Zuschlägen für Bereitschaftsdienste, die außerhalb der regelmäßigen Arbeitszeit erbracht und gesondert vergütet werden, sind steuerfrei. Die Steuerfreiheit richtet sich nach dem Arbeitslohn für die regelmäßige Arbeitszeit und nicht nach dem Dienstentgelt, das für den Bereitschaftsdienst gezahlt wird. Es ist nicht erforderlich, dass der Arbeitnehmer für die Tätigkeit, für die er Zuschläge erhält, neben den Erschwerniszuschlägen einen Anspruch auf Grundlohn hat.

Praxis-Beispiel:
Die Klägerin betreibt eine Förderschule mit angeschlossenem Internat für Kinder und Jugendliche mit Beeinträchtigungen. Die in Wohngruppen lebenden Kinder und Jugendlichen werden von den Mitarbeitern auch in der Nacht betreut. Nach den arbeitsvertraglichen Regelungen wurde die Zeit der Bereitschaft nur zu 25% als Arbeitszeit entgolten. Daneben erhielten die Mitarbeiter für den Bereitschaftsdienst in den Nachtstunden je tatsächlich geleisteter Stunde einen Zeitzuschlag in Höhe von 15% des Tabellenentgelts. Das Entgelt für den Bereitschaftsdienst versteuerte die Klägerin regulär als Arbeitslohn. Den Zeitzuschlag für die Zeit von 0:00 Uhr bis 6:00 Uhr zahlte sie steuerfrei aus.

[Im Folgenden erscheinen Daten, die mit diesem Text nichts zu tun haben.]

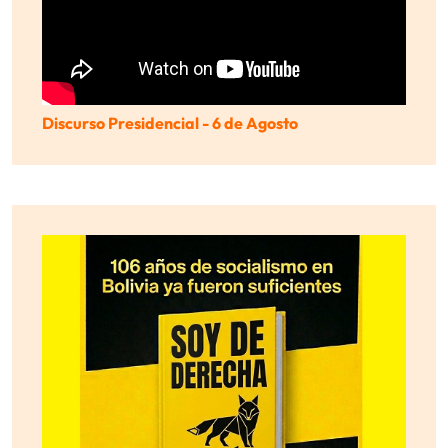
Discurso Presidencial - 6 de Agosto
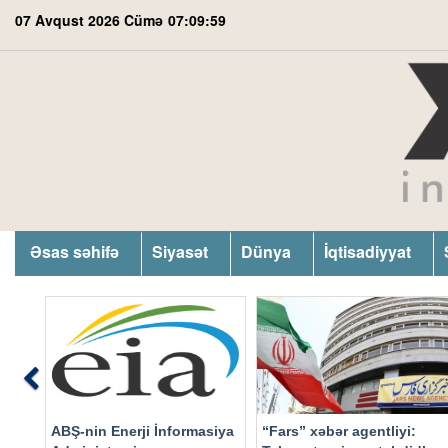
07 Avqust 2026 Cümə
07:10:00
Əsas səhifə
Siyasət
Dünya
İqtisadiyyat
Previous
ABŞ-nin Enerji İnformasiya
“Fars” xəbər agentliyi:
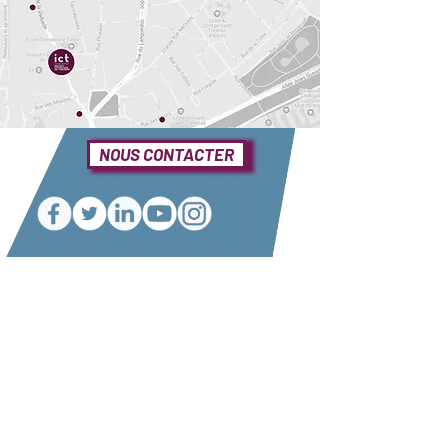
NOUS CONTACTER
Une question ?
Elle se trouve sûrement dans notre foire
aux questions
Consulter notre FAQ
Nos partenaires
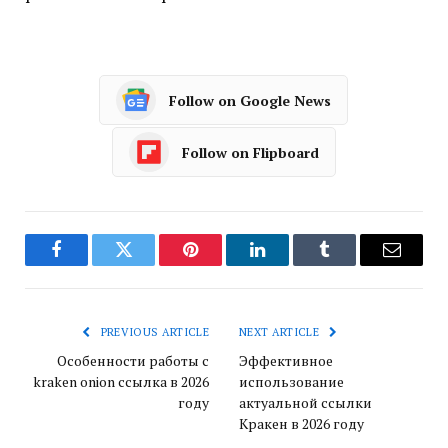
Follow on Google News
Follow on Flipboard
Facebook
Twitter
Pinterest
LinkedIn
Tumblr
Email
PREVIOUS ARTICLE
NEXT ARTICLE
Особенности работы с
Эффективное
kraken onion ссылка в 2026
использование
году
актуальной ссылки
Кракен в 2026 году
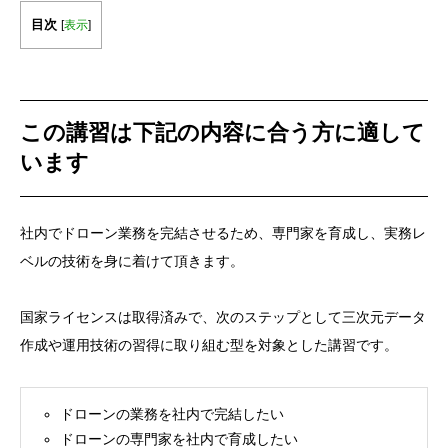
目次
[
表示
]
この講習は下記の内容に合う方に適して
います
社内でドローン業務を完結させるため、専門家を育成し、実務レ
ベルの技術を身に着けて頂きます。
国家ライセンスは取得済みで、次のステップとして三次元データ
作成や運用技術の習得に取り組む型を対象とした講習です。
ドローンの業務を社内で完結したい
ドローンの専門家を社内で育成したい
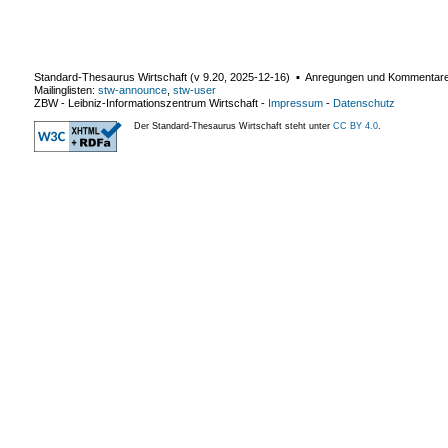
Standard-Thesaurus Wirtschaft (v
9.20
,
2025-12-16
) ▪ Anregungen und Kommentar
Mailinglisten:
stw-announce
,
stw-user
ZBW - Leibniz-Informationszentrum Wirtschaft
-
Impressum
-
Datenschutz
Der Standard-Thesaurus Wirtschaft steht unter
CC BY 4.0
.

Nach einer Lohnsteuer-Außenprüfung gelangte das Finanzamt zu der Auffassung, dass die gezahlten Zuschläge über den Höchstgrenzen gelegen und insoweit zu Unrecht steuerfrei ausgezahlt worden seien. Als Bemessungsgrundlage für die Steuerfreiheit der Zuschläge sei nicht das Tabellenentgelt, sondern lediglich das Entgelt für den Bereitschaftsdienst anzusetzen. Das Finanzgericht gab der hiergegen gerichteten Klage statt.

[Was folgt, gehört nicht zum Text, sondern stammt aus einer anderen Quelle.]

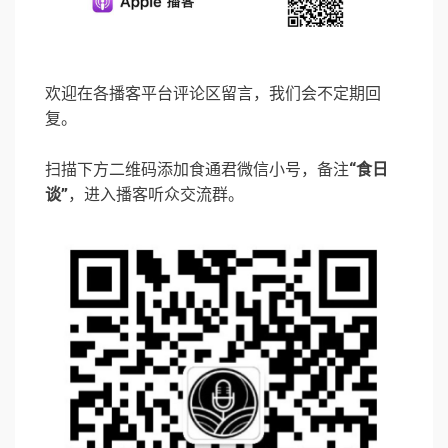
欢迎在各播客平台评论区留言，我们会不定期回
复。
扫描下方二维码添加食通君微信小号，备注
“食日
谈”
，进入播客听众交流群。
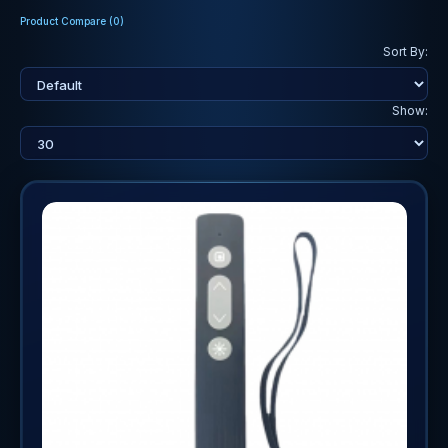
Product Compare (0)
Sort By:
Show:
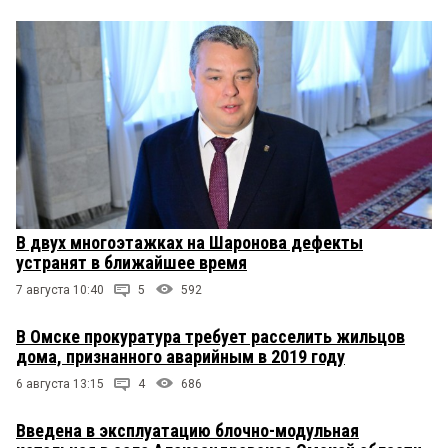
В двух многоэтажках на Шаронова дефекты
устранят в ближайшее время
7 августа 10:40
5
592
В Омске прокуратура требует расселить жильцов
дома, признанного аварийным в 2019 году
6 августа 13:15
4
686
Введена в эксплуатацию блочно-модульная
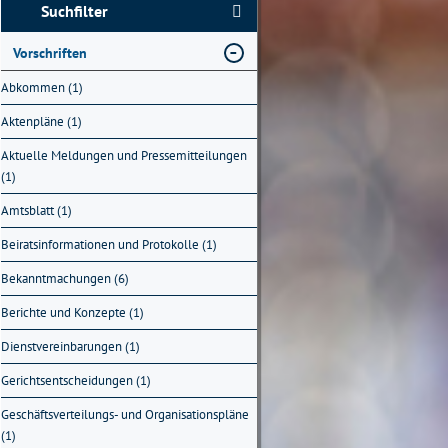
Suchfilter
Vorschriften
Abkommen (1)
Aktenpläne (1)
Aktuelle Meldungen und Pressemitteilungen
(1)
Amtsblatt (1)
Beiratsinformationen und Protokolle (1)
Bekanntmachungen (6)
Berichte und Konzepte (1)
Dienstvereinbarungen (1)
Gerichtsentscheidungen (1)
Geschäftsverteilungs- und Organisationspläne
(1)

Der BFH entschied ebenso wie das Finanzgericht. Danach ist Grundlohn der laufende Arbeitslohn, der dem Arbeitnehmer für die maßgebende regelmäßige Arbeitszeit zusteht. Er ist in einen Stundenlohn umzurechnen und mit höchstens 50 € anzusetzen (§ 3b Abs. 2 Satz 1 EStG). Grundlohn (= laufender Arbeitslohn) steht dem Arbeitnehmer zu, wenn dieser für die maßgebende regelmäßige Arbeitszeit aufgrund arbeitsvertraglicher Vereinbarung geschuldet wird. Ob und in welchem Umfang der Grundlohn dem Arbeitnehmer tatsächlich zufließt, ist für die Bemessung der Steuerfreiheit der Zuschläge ohne Bedeutung. 

Die wöchentliche regelmäßige Arbeitszeit des Betreuungspersonals betrug im Streitzeitraum (Januar 2014 bis Dezember 2017) bei Vollzeitbeschäftigung durchschnittlich 39 Stunden. Die regelmäßigen monatlichen Dienstbezüge setzten sich aus der monatlichen Regelvergütung, dem sogenannten Tabellenentgelt, der Kinderzulage und den sonstigen Zulagen zusammen. Die Zeit der nächtlichen Beaufsichtigung wurde gemäß den arbeitsvertraglichen Regelungen als Bereitschaftsdienst behandelt.